• _What to do_
Go through the data and tally the lines that include "type". The reply is that number alone.

• _Stored items_
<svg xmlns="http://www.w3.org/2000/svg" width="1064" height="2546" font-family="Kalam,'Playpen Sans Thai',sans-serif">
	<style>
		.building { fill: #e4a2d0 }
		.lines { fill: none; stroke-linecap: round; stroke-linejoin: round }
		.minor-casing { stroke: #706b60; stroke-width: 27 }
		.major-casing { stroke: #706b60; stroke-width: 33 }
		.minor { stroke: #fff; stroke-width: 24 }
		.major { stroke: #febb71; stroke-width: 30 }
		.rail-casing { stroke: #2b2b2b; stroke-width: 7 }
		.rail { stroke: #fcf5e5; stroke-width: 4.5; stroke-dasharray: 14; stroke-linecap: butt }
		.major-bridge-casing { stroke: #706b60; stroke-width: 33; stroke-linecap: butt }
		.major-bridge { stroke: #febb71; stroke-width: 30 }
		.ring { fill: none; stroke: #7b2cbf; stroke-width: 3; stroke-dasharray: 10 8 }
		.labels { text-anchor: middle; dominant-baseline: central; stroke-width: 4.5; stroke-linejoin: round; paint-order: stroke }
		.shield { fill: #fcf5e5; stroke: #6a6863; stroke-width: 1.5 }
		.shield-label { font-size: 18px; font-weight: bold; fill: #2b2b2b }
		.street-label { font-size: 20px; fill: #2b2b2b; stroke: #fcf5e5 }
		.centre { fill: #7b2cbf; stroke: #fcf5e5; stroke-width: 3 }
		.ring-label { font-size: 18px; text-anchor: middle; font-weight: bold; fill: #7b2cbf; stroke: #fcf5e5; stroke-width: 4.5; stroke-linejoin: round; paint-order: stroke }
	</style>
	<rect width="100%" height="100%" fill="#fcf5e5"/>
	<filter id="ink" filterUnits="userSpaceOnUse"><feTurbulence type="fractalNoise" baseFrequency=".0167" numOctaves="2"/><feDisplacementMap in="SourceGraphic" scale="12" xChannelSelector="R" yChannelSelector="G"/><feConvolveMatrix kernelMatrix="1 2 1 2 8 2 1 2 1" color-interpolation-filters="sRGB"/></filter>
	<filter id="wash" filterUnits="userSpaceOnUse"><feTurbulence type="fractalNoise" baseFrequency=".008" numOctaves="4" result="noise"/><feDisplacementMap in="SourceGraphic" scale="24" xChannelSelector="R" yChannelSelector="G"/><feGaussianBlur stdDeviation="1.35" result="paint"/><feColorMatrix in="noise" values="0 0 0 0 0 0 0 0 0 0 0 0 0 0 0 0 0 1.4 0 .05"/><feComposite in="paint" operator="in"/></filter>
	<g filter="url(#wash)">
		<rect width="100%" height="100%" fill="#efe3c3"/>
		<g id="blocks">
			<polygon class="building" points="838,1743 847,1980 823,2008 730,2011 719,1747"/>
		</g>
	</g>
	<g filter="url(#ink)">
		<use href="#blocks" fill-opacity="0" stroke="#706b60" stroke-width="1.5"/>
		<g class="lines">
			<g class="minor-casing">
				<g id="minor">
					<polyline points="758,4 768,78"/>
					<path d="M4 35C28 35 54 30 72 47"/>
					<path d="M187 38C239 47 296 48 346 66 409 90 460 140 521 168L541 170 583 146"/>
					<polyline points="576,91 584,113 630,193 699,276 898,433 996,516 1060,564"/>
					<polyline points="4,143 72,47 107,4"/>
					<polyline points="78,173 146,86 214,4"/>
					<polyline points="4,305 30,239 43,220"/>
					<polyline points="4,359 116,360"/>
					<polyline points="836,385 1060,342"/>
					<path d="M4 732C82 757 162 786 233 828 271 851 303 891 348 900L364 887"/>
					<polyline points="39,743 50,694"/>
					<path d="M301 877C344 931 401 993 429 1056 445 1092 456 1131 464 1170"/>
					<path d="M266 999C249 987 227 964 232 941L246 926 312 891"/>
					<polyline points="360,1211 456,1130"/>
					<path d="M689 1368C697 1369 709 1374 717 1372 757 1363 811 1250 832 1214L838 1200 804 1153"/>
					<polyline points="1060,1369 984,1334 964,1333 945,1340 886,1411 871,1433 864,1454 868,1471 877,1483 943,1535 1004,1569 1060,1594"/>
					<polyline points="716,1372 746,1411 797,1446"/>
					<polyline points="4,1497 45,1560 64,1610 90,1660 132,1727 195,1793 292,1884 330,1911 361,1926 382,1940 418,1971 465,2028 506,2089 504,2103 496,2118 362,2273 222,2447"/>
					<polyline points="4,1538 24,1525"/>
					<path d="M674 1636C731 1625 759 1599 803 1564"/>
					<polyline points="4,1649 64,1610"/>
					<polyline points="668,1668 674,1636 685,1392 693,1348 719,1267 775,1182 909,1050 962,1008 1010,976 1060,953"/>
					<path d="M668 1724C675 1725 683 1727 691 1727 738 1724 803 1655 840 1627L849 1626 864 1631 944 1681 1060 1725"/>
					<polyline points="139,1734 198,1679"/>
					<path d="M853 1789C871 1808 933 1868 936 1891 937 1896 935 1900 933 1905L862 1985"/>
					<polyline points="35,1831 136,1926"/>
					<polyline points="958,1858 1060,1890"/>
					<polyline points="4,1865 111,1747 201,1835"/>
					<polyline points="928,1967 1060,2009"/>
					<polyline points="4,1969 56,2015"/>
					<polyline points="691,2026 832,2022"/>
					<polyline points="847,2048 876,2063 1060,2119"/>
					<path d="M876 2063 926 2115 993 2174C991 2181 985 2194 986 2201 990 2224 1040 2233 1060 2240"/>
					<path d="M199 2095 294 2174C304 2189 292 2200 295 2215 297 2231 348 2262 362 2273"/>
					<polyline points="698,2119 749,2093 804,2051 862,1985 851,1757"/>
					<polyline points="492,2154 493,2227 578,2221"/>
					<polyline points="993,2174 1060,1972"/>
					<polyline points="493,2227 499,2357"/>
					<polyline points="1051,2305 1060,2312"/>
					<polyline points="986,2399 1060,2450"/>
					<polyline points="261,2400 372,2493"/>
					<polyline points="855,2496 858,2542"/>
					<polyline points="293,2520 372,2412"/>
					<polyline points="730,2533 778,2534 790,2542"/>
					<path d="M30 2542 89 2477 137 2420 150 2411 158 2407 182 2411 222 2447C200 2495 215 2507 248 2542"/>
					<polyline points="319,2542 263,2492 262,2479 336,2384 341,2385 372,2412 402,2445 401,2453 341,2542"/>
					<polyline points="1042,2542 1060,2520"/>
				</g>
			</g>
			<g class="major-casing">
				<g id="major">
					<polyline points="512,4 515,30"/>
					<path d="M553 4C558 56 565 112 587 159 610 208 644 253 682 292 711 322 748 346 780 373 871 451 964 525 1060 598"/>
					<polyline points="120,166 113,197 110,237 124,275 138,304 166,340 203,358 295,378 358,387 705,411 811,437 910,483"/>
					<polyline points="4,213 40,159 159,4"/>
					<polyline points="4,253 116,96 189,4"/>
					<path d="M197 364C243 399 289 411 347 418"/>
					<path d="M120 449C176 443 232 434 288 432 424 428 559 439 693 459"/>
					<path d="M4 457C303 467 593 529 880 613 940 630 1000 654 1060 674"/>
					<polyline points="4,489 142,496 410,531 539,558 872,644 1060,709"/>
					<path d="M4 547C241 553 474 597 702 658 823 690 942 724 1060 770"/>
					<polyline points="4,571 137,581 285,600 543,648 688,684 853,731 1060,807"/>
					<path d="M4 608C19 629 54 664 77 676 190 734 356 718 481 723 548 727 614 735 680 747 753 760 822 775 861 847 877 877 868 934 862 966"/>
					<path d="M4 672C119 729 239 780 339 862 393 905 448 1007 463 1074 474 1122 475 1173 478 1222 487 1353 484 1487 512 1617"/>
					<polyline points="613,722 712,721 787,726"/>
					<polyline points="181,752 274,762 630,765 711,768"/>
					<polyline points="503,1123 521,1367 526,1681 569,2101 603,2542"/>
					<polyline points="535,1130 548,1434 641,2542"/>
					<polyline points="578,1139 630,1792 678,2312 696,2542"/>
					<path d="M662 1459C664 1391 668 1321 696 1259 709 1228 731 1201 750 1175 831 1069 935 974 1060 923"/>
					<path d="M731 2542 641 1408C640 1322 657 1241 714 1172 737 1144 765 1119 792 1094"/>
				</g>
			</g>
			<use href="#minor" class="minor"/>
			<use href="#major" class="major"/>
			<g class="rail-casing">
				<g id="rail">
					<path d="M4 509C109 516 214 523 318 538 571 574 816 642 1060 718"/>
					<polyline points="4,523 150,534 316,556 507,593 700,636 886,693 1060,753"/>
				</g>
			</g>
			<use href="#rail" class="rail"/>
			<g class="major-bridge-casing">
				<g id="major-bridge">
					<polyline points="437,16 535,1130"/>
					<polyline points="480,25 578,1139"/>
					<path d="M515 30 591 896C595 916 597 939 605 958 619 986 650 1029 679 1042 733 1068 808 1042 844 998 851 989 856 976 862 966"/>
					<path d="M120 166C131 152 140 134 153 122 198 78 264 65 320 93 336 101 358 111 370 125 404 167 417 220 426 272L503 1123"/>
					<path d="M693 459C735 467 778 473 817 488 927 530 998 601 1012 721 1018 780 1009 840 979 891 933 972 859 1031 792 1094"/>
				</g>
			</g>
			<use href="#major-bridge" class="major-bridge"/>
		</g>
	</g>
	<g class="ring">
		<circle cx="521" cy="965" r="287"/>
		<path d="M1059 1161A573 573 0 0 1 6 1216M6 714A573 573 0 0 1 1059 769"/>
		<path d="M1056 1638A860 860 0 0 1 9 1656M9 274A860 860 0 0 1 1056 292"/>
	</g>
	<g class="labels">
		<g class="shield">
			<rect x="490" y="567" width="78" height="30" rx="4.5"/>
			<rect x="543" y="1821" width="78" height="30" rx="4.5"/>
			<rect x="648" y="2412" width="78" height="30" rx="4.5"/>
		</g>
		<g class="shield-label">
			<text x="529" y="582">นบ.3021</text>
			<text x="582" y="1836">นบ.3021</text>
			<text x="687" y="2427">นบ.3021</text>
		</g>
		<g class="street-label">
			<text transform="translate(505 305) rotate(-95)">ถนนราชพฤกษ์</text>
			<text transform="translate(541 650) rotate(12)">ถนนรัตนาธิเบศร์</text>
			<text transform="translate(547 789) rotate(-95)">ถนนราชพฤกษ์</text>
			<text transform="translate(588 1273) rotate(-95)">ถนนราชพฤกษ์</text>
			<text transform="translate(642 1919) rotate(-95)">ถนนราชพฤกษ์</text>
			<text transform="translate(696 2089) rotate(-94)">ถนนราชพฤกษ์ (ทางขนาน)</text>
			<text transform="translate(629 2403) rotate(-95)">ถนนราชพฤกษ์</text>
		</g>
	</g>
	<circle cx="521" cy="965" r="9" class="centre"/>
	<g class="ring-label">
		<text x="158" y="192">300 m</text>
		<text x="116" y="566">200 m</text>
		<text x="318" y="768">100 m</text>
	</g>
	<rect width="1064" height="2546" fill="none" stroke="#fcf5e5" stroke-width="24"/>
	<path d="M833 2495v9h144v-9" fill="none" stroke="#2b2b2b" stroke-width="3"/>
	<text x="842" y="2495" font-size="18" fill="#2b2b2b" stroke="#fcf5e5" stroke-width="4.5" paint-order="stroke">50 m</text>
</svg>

• _Answer to this exercise_
2